People end up in bottomless pits of their own creation but it is always someone else’s fault. If said pit is bottomless … then do not fucking jump in!
I know that much of the frustration I am getting is because many are hoping and praying that things turn out the way that they want them to. The way that they expected them too. I will get to that at a much later date too.
Now at the precipice of my own creation I am watching and listening to people doing cartwheels and loudly preaching their expectations on my situations at a time I thought it would now surely end? But no. The protestations just get louder, they get more unreliable, more insistent or anything else that is possible in these situations.
Good grief I finally know how Charlie Brown feels! LMAO!
What are you supposed to do in these situations with people like this?
I do not like using my ailments to put pressure on people in an attempt to wake up but they are so insistent and so sure they are right every single time, even when they have been proved wrong every single time.
My old mate Old Ken would be shaking his head that even after all that I have done in the last 5 years that the people around me behave the way that they do. Especially when now and for very serious health reasons they should not be doing this anyway!
He would say something like “they cannot possibly know and have never done this, why are they arguing and telling you how it is in a situation you have worked towards for 20 years?” then preach and pressure me about attempting to be a Radio DJ and was sure I would get hundreds of thousands of listeners in no time at all. No, Ken! Lol.
Remember this is not their field they are arguing about and have never done anything even remotely close to this before but is something I have worked in and so have some experience and this is something that I had not only devised but spent most of my adult life working towards.

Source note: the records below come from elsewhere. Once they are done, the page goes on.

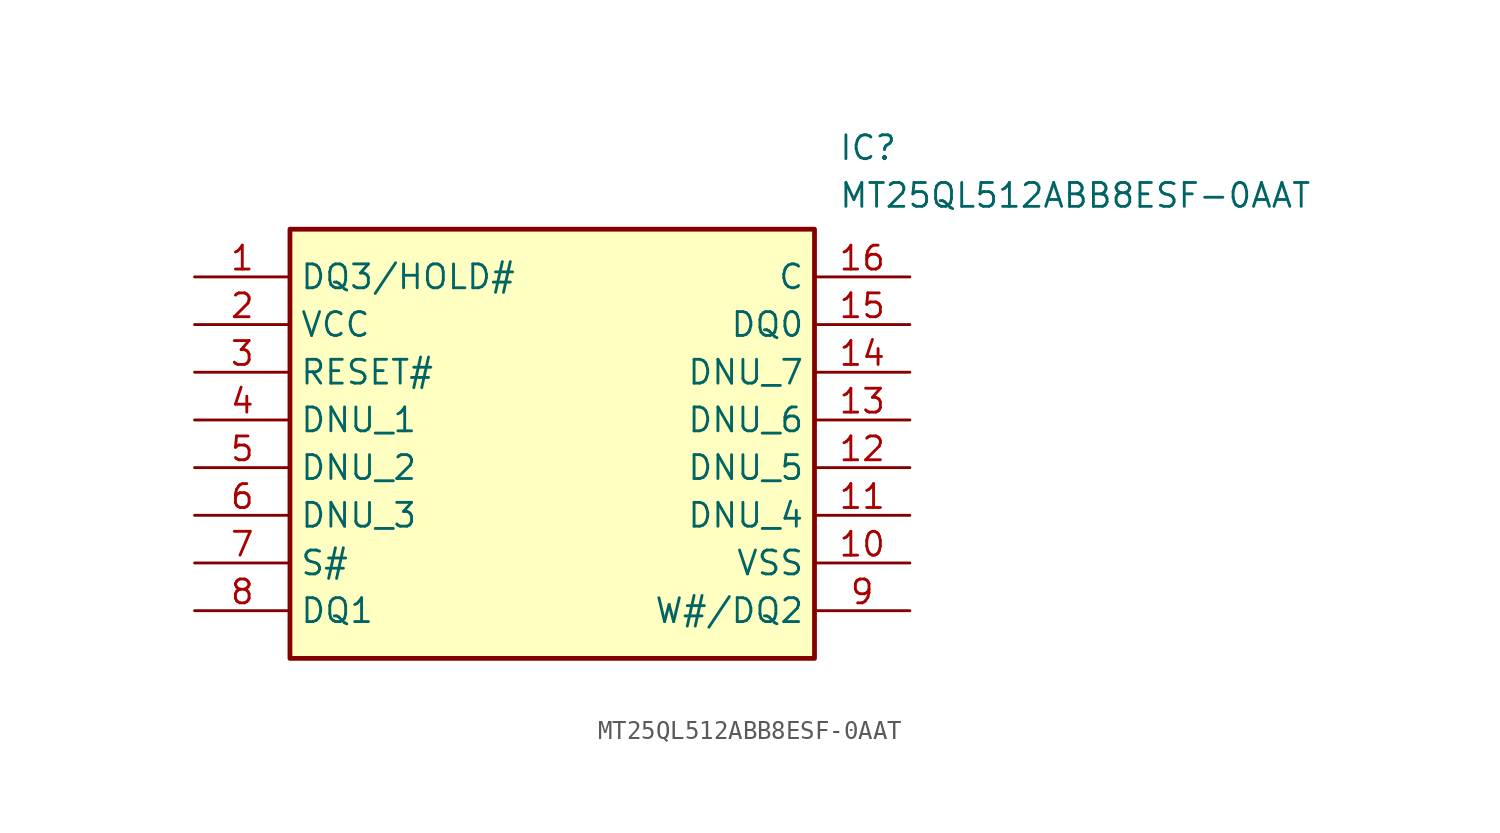
<source format=kicad_sym>
(kicad_symbol_lib
  (version 20211014)
  (generator SamacSys_ECAD_Model)
  (symbol "MT25QL512ABB8ESF-0AAT"
    (property "Reference" "IC"
      (at 34.29 7.62 0)
      (effects (font (size 1.27 1.27)) (justify left top)))
    (property "Value" "MT25QL512ABB8ESF-0AAT"
      (at 34.29 5.08 0)
      (effects (font (size 1.27 1.27)) (justify left top)))
    (rectangle
      (start 5.08 2.54)
      (end 33.02 -20.32)
      (stroke (width 0.254) (type default))
      (fill (type background)))
    (pin passive line
      (at 0 0 0)
      (length 5.08)
      (name "DQ3/HOLD#" (effects (font (size 1.27 1.27))))
      (number "1" (effects (font (size 1.27 1.27)))))
    (pin passive line
      (at 0 -2.54 0)
      (length 5.08)
      (name "VCC" (effects (font (size 1.27 1.27))))
      (number "2" (effects (font (size 1.27 1.27)))))
    (pin passive line
      (at 0 -5.08 0)
      (length 5.08)
      (name "RESET#" (effects (font (size 1.27 1.27))))
      (number "3" (effects (font (size 1.27 1.27)))))
    (pin passive line
      (at 0 -7.62 0)
      (length 5.08)
      (name "DNU_1" (effects (font (size 1.27 1.27))))
      (number "4" (effects (font (size 1.27 1.27)))))
    (pin passive line
      (at 0 -10.16 0)
      (length 5.08)
      (name "DNU_2" (effects (font (size 1.27 1.27))))
      (number "5" (effects (font (size 1.27 1.27)))))
    (pin passive line
      (at 0 -12.7 0)
      (length 5.08)
      (name "DNU_3" (effects (font (size 1.27 1.27))))
      (number "6" (effects (font (size 1.27 1.27)))))
    (pin passive line
      (at 0 -15.24 0)
      (length 5.08)
      (name "S#" (effects (font (size 1.27 1.27))))
      (number "7" (effects (font (size 1.27 1.27)))))
    (pin passive line
      (at 0 -17.78 0)
      (length 5.08)
      (name "DQ1" (effects (font (size 1.27 1.27))))
      (number "8" (effects (font (size 1.27 1.27)))))
    (pin passive line
      (at 38.1 0 180)
      (length 5.08)
      (name "C" (effects (font (size 1.27 1.27))))
      (number "16" (effects (font (size 1.27 1.27)))))
    (pin passive line
      (at 38.1 -2.54 180)
      (length 5.08)
      (name "DQ0" (effects (font (size 1.27 1.27))))
      (number "15" (effects (font (size 1.27 1.27)))))
    (pin passive line
      (at 38.1 -5.08 180)
      (length 5.08)
      (name "DNU_7" (effects (font (size 1.27 1.27))))
      (number "14" (effects (font (size 1.27 1.27)))))
    (pin passive line
      (at 38.1 -7.62 180)
      (length 5.08)
      (name "DNU_6" (effects (font (size 1.27 1.27))))
      (number "13" (effects (font (size 1.27 1.27)))))
    (pin passive line
      (at 38.1 -10.16 180)
      (length 5.08)
      (name "DNU_5" (effects (font (size 1.27 1.27))))
      (number "12" (effects (font (size 1.27 1.27)))))
    (pin passive line
      (at 38.1 -12.7 180)
      (length 5.08)
      (name "DNU_4" (effects (font (size 1.27 1.27))))
      (number "11" (effects (font (size 1.27 1.27)))))
    (pin passive line
      (at 38.1 -15.24 180)
      (length 5.08)
      (name "VSS" (effects (font (size 1.27 1.27))))
      (number "10" (effects (font (size 1.27 1.27)))))
    (pin passive line
      (at 38.1 -17.78 180)
      (length 5.08)
      (name "W#/DQ2" (effects (font (size 1.27 1.27))))
      (number "9" (effects (font (size 1.27 1.27)))))))
</source>
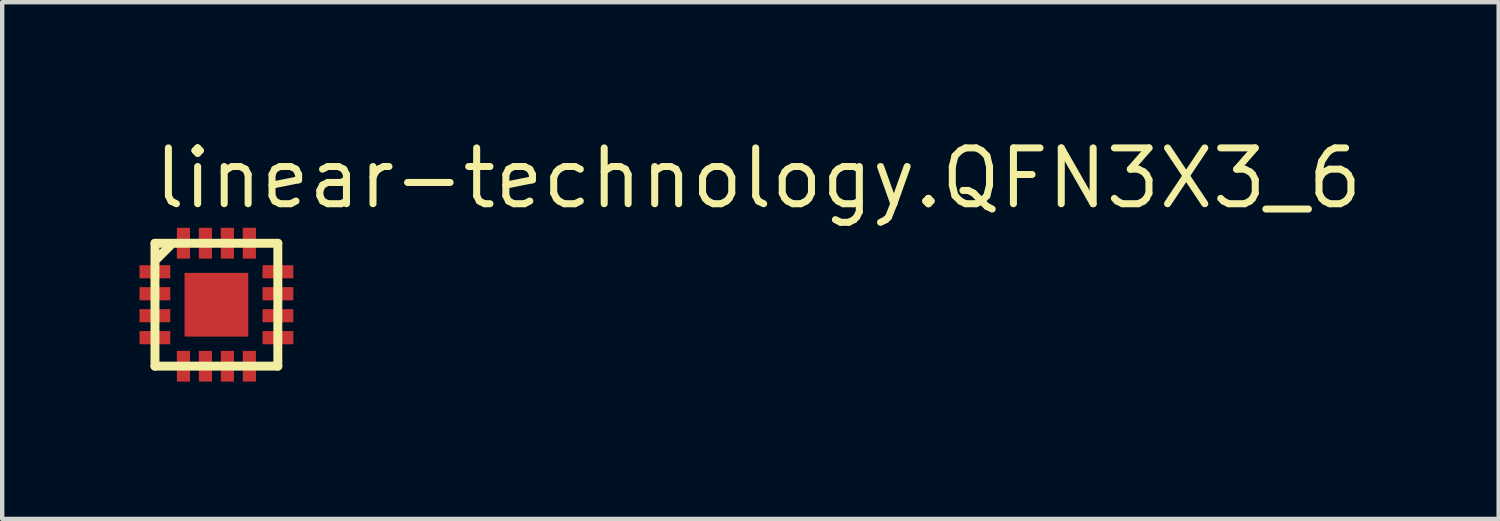
<source format=kicad_pcb>
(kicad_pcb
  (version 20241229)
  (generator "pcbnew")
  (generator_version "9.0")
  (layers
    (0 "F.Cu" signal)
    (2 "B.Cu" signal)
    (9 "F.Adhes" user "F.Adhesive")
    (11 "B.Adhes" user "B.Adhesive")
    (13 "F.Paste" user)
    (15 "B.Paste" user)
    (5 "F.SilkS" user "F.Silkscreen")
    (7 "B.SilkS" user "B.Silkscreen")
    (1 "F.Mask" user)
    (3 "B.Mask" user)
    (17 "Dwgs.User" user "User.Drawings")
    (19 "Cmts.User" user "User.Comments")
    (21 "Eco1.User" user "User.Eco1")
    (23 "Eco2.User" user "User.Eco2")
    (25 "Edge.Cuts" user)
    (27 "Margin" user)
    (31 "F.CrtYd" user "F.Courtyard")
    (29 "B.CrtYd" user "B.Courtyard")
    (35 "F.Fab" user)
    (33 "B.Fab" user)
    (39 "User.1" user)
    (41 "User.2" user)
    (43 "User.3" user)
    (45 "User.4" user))
  (footprint "linear-technology.QFN3X3_6"
    (layer "F.Cu")
    (at 1.875 3.885)
    (property "Reference" "linear-technology.QFN3X3_6" (at -1.5 -2.135 0) (layer "F.SilkS") (effects (font (size 1.27 1.27) (thickness 0.16)) (justify left bottom)))
    (attr smd)
    (fp_rect (start -1.85 -0.55) (end -1 -0.95) (stroke (width 0.05) (type default)) (fill yes) (layer "F.Mask"))
    (fp_rect (start -1.85 -0.05) (end -1 -0.45) (stroke (width 0.05) (type default)) (fill yes) (layer "F.Mask"))
    (fp_rect (start -1.85 0.45) (end -1 0.05) (stroke (width 0.05) (type default)) (fill yes) (layer "F.Mask"))
    (fp_rect (start -1.85 0.95) (end -1 0.55) (stroke (width 0.05) (type default)) (fill yes) (layer "F.Mask"))
    (fp_rect (start -0.95 -1) (end -0.55 -1.85) (stroke (width 0.05) (type default)) (fill yes) (layer "F.Mask"))
    (fp_rect (start -0.95 1.85) (end -0.55 1) (stroke (width 0.05) (type default)) (fill yes) (layer "F.Mask"))
    (fp_rect (start -0.8 0.8) (end 0.8 -0.8) (stroke (width 0.05) (type default)) (fill yes) (layer "F.Mask"))
    (fp_rect (start -0.45 -1) (end -0.05 -1.85) (stroke (width 0.05) (type default)) (fill yes) (layer "F.Mask"))
    (fp_rect (start -0.45 1.85) (end -0.05 1) (stroke (width 0.05) (type default)) (fill yes) (layer "F.Mask"))
    (fp_rect (start 0.05 -1) (end 0.45 -1.85) (stroke (width 0.05) (type default)) (fill yes) (layer "F.Mask"))
    (fp_rect (start 0.05 1.85) (end 0.45 1) (stroke (width 0.05) (type default)) (fill yes) (layer "F.Mask"))
    (fp_rect (start 0.55 -1) (end 0.95 -1.85) (stroke (width 0.05) (type default)) (fill yes) (layer "F.Mask"))
    (fp_rect (start 0.55 1.85) (end 0.95 1) (stroke (width 0.05) (type default)) (fill yes) (layer "F.Mask"))
    (fp_rect (start 1 -0.55) (end 1.85 -0.95) (stroke (width 0.05) (type default)) (fill yes) (layer "F.Mask"))
    (fp_rect (start 1 -0.05) (end 1.85 -0.45) (stroke (width 0.05) (type default)) (fill yes) (layer "F.Mask"))
    (fp_rect (start 1 0.45) (end 1.85 0.05) (stroke (width 0.05) (type default)) (fill yes) (layer "F.Mask"))
    (fp_rect (start 1 0.95) (end 1.85 0.55) (stroke (width 0.05) (type default)) (fill yes) (layer "F.Mask"))
    (fp_line (start -1.398 -1.398) (end -1.398 1.398) (stroke (width 0.203) (type default)) (layer "F.SilkS"))
    (fp_line (start -1.398 1.398) (end 1.398 1.398) (stroke (width 0.203) (type default)) (layer "F.SilkS"))
    (fp_line (start -1.348 -1.05) (end -1.05 -1.348) (stroke (width 0.203) (type default)) (layer "F.SilkS"))
    (fp_line (start 1.398 -1.398) (end -1.398 -1.398) (stroke (width 0.203) (type default)) (layer "F.SilkS"))
    (fp_line (start 1.398 1.398) (end 1.398 -1.398) (stroke (width 0.203) (type default)) (layer "F.SilkS"))
    (pad "1" smd roundrect (at -1.4 -0.75) (size 0.7 0.3) (layers "F.Cu" "F.Mask" "F.Paste") (roundrect_rratio 0.01))
    (pad "2" smd roundrect (at -1.4 -0.25) (size 0.7 0.3) (layers "F.Cu" "F.Mask" "F.Paste") (roundrect_rratio 0.01))
    (pad "3" smd roundrect (at -1.4 0.25) (size 0.7 0.3) (layers "F.Cu" "F.Mask" "F.Paste") (roundrect_rratio 0.01))
    (pad "4" smd roundrect (at -1.4 0.75) (size 0.7 0.3) (layers "F.Cu" "F.Mask" "F.Paste") (roundrect_rratio 0.01))
    (pad "5" smd roundrect (at -0.75 1.4) (size 0.3 0.7) (layers "F.Cu" "F.Mask" "F.Paste") (roundrect_rratio 0.01))
    (pad "6" smd roundrect (at -0.25 1.4) (size 0.3 0.7) (layers "F.Cu" "F.Mask" "F.Paste") (roundrect_rratio 0.01))
    (pad "7" smd roundrect (at 0.25 1.4) (size 0.3 0.7) (layers "F.Cu" "F.Mask" "F.Paste") (roundrect_rratio 0.01))
    (pad "8" smd roundrect (at 0.75 1.4) (size 0.3 0.7) (layers "F.Cu" "F.Mask" "F.Paste") (roundrect_rratio 0.01))
    (pad "9" smd roundrect (at 1.4 0.75) (size 0.7 0.3) (layers "F.Cu" "F.Mask" "F.Paste") (roundrect_rratio 0.01))
    (pad "10" smd roundrect (at 1.4 0.25) (size 0.7 0.3) (layers "F.Cu" "F.Mask" "F.Paste") (roundrect_rratio 0.01))
    (pad "11" smd roundrect (at 1.4 -0.25) (size 0.7 0.3) (layers "F.Cu" "F.Mask" "F.Paste") (roundrect_rratio 0.01))
    (pad "12" smd roundrect (at 1.4 -0.75) (size 0.7 0.3) (layers "F.Cu" "F.Mask" "F.Paste") (roundrect_rratio 0.01))
    (pad "13" smd roundrect (at 0.75 -1.4) (size 0.3 0.7) (layers "F.Cu" "F.Mask" "F.Paste") (roundrect_rratio 0.01))
    (pad "14" smd roundrect (at 0.25 -1.4) (size 0.3 0.7) (layers "F.Cu" "F.Mask" "F.Paste") (roundrect_rratio 0.01))
    (pad "15" smd roundrect (at -0.25 -1.4) (size 0.3 0.7) (layers "F.Cu" "F.Mask" "F.Paste") (roundrect_rratio 0.01))
    (pad "16" smd roundrect (at -0.75 -1.4) (size 0.3 0.7) (layers "F.Cu" "F.Mask" "F.Paste") (roundrect_rratio 0.01))
    (pad "EXP" smd roundrect (at 0 0) (size 1.45 1.45) (layers "F.Cu" "F.Mask" "F.Paste") (roundrect_rratio 0.01)))
  (gr_rect
    (start -3 -3)
    (end 31.057 8.76)
    (stroke (width 0.1) (type default))
    (fill no)
    (layer "Edge.Cuts")))
</source>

But this accounts for nothing when people with absolutely no experience of this whatsoever want to insist fully upon their opinions of what they think is really going on. *SIGH*
The darkness and Fibrofog I find myself in because of health and because of one particular individual is not helping matters either and has not now for some time.
If I try to amend the situation … try to insist on the situation or point out the flaws in their statements then the vicious circle will be complete once again for the umpteenth time.
I will be a ‘twat’, it will all be my fault and I will be accused of thinking I know everything and history will repeat itself all over again.
Once again up goes the blood pressure.
Well … except it wont. History will no repeat itself again.Because my plans are intricate and always have been …
I have held back on many things …
There are a number of actions I could make tomorrow. I could have taken these avenues weeks ago … no months ago! I have not acted upon these possibilities during the entire duration of these blogs.
If the situation I am in looks like a repeat of history then I will have to take these avenues for I was left with no choice. One of them I would have taken anyway on about a month’s time. But for a very long time I have been working hard to build up a proverbial log pile under it’s arse so that when the time comes to ignite the pile it will rocket skywards in the shortest time possible.
Well that is one of … umm … let me fink?! I think there are three possibilities? Hmm possibly four? Hard to see until I try to put those plans into action.
Oddly these would be easier to do if I remained in London anyway, lol. Well … if they built up any steam that is.
You ever wanted a good definition of a Catch 22 situation? I just gave you half a dozen intertwined ones!